# Problem statement
Copy everything from the start of the listing down to and including the line containing "chart [555, 778, 1093, 962]", replacing "Document page" with "Scanned page" and changing nothing else. Leave the pictures out of your answer.
_ _ _
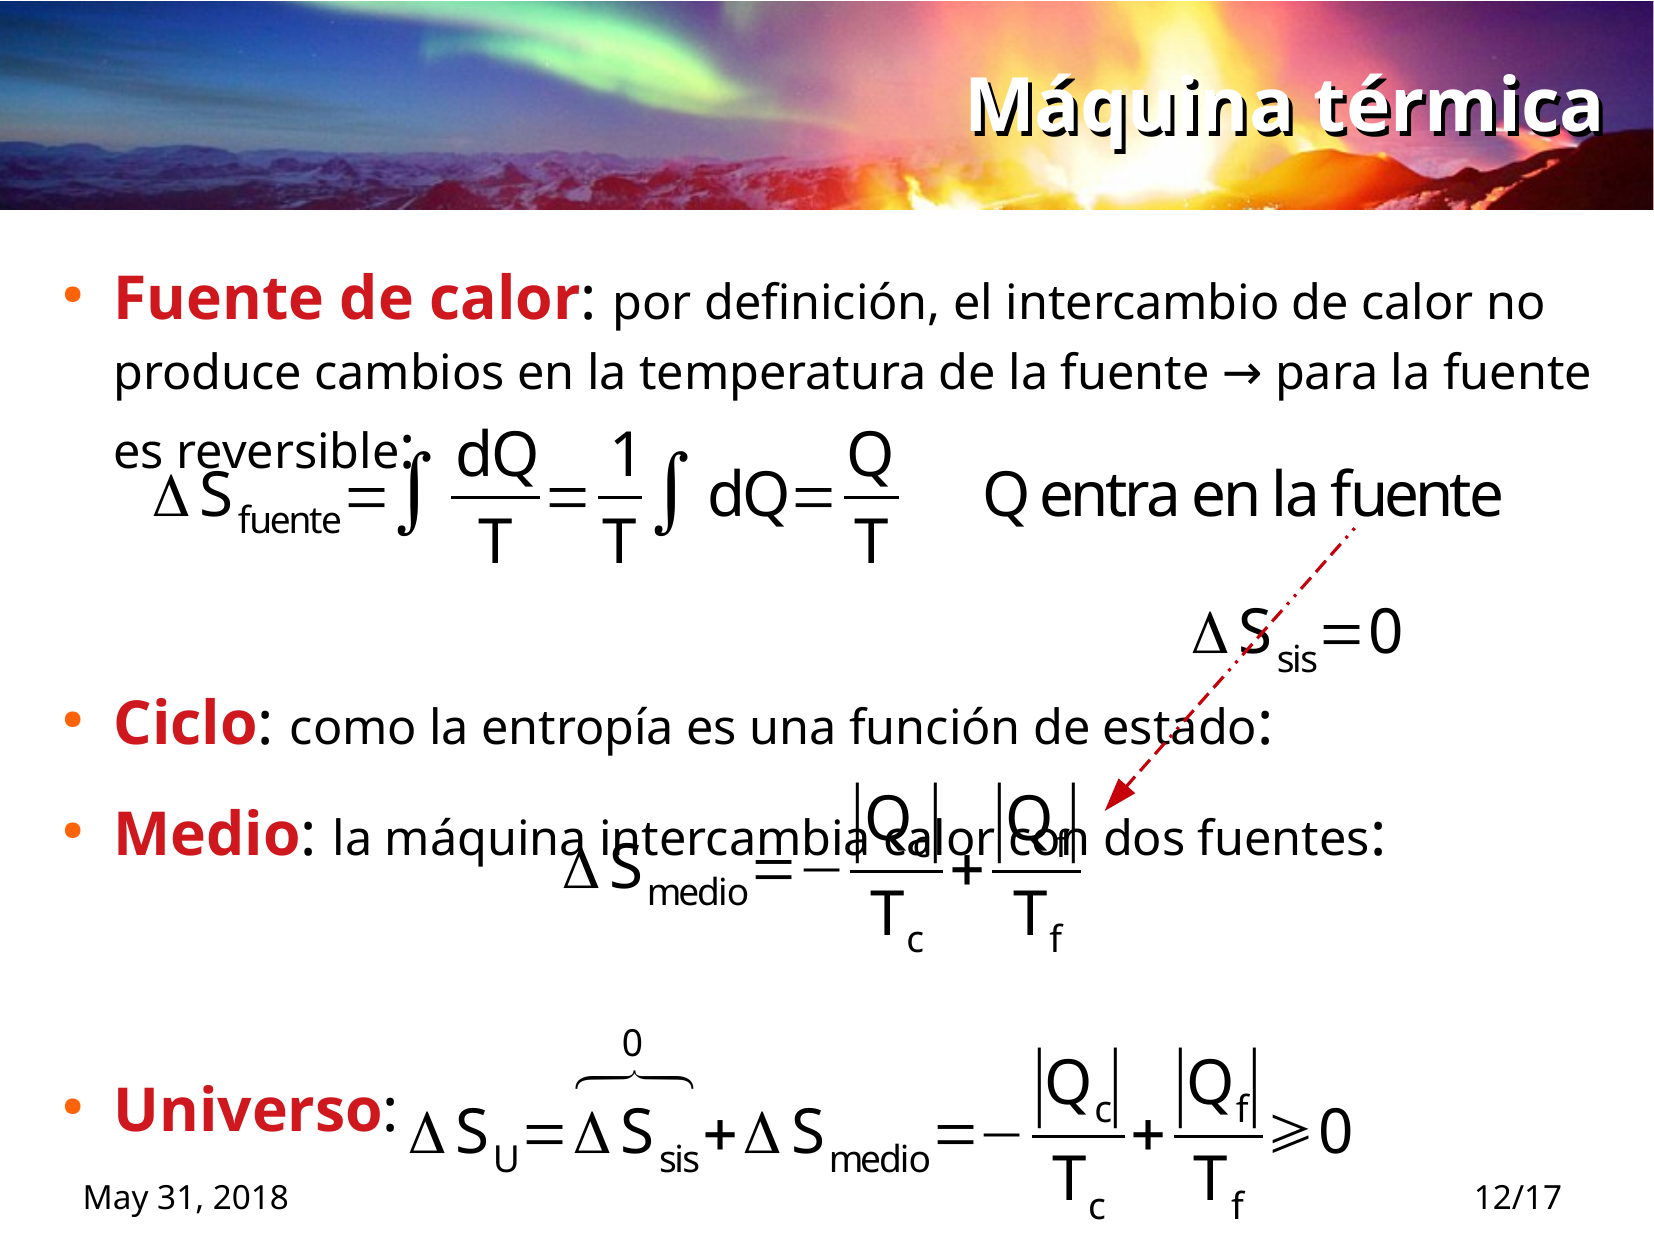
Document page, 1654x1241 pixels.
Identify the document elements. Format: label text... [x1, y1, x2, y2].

picture [0, 1, 1654, 210]
chart [555, 778, 1093, 962]
list Fuente de calor: por definición, el intercambio de calor no produce cambios en la temperatura de la fuente → para la fuente es reversible: Ciclo: como la entropía es una función de estado: Medio: la máquina intercambia calor con dos fuentes: Universo: la entropía total no puede disminuir: [45, 255, 1606, 1156]
chart [1183, 593, 1419, 681]
title Máquina térmica [45, 15, 1606, 191]
chart [144, 417, 1509, 578]
chart [401, 1020, 1369, 1228]
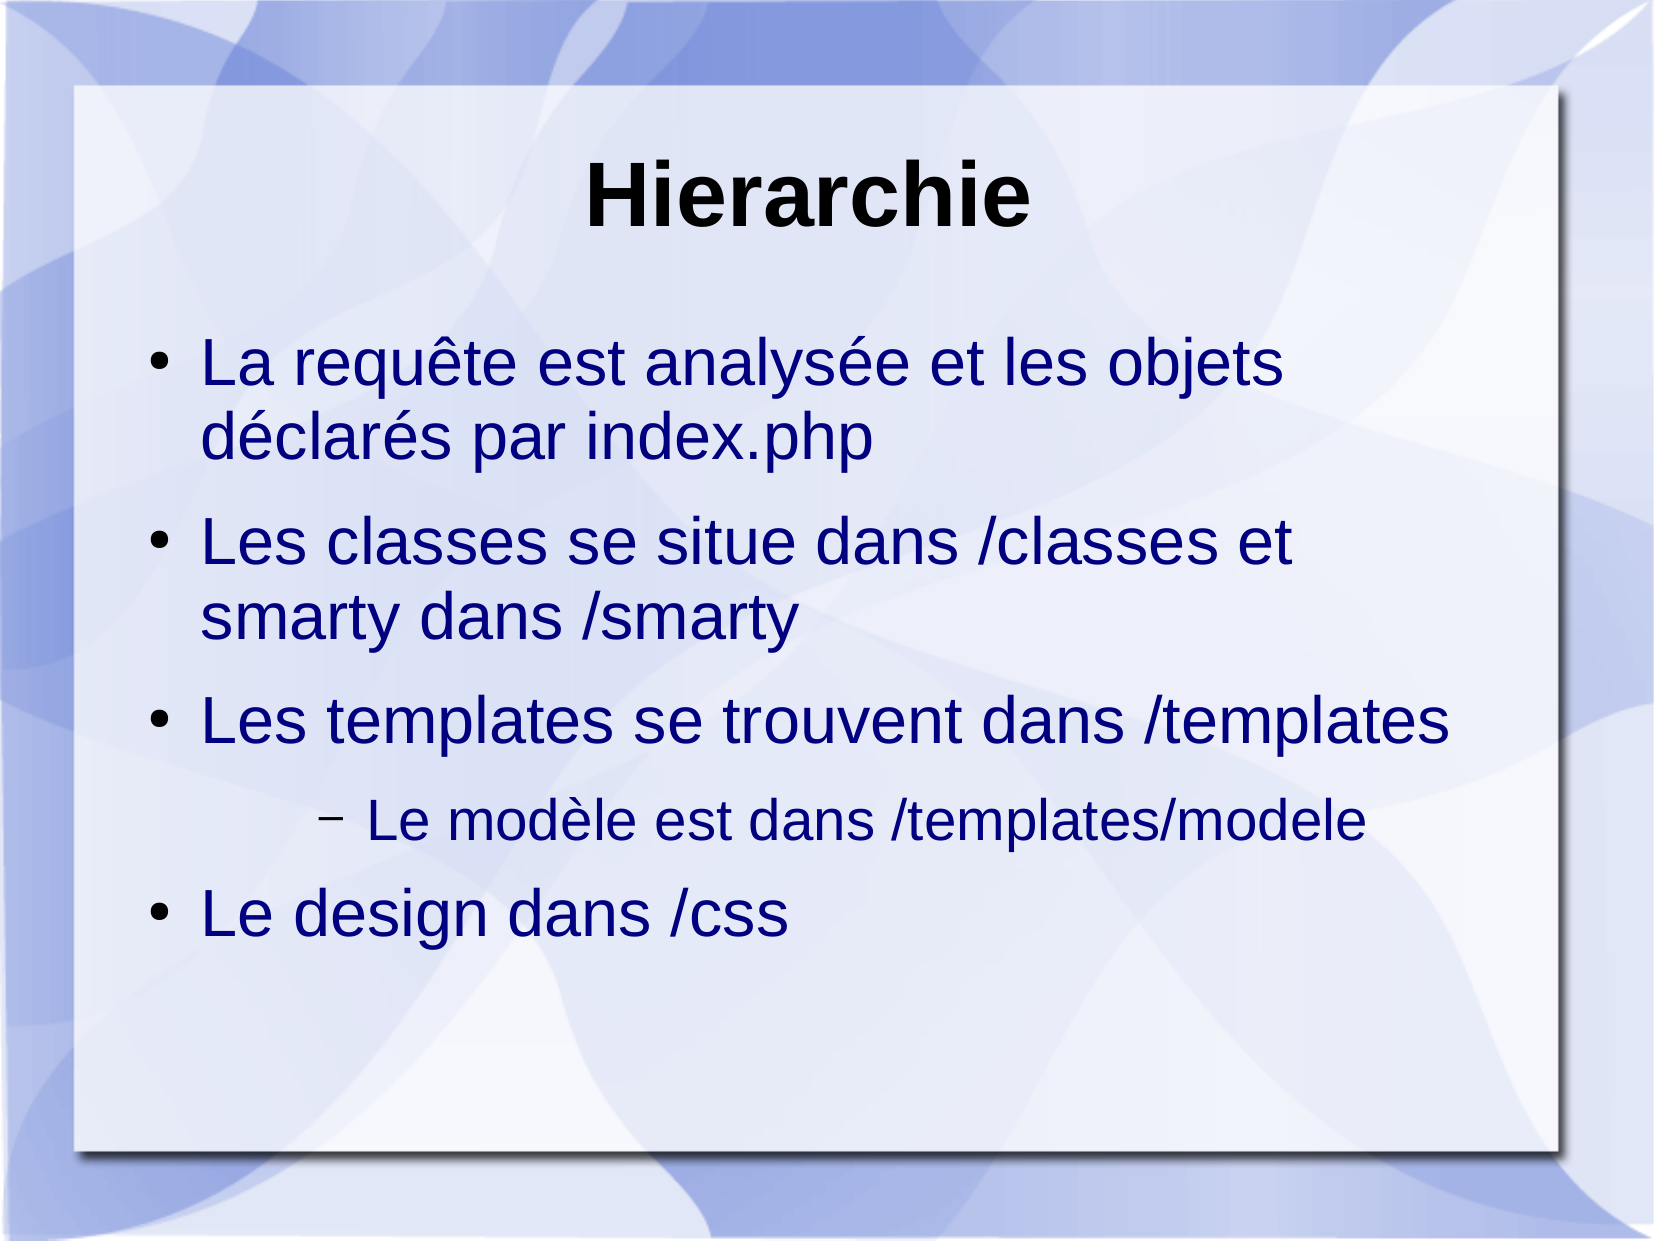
_ _ _
# Full output
Scanned page, 1654x1241 pixels.
Identify the document elements. Format: label text... [x1, y1, x2, y2].

picture [0, 1, 1654, 210]
chart [555, 778, 1093, 962]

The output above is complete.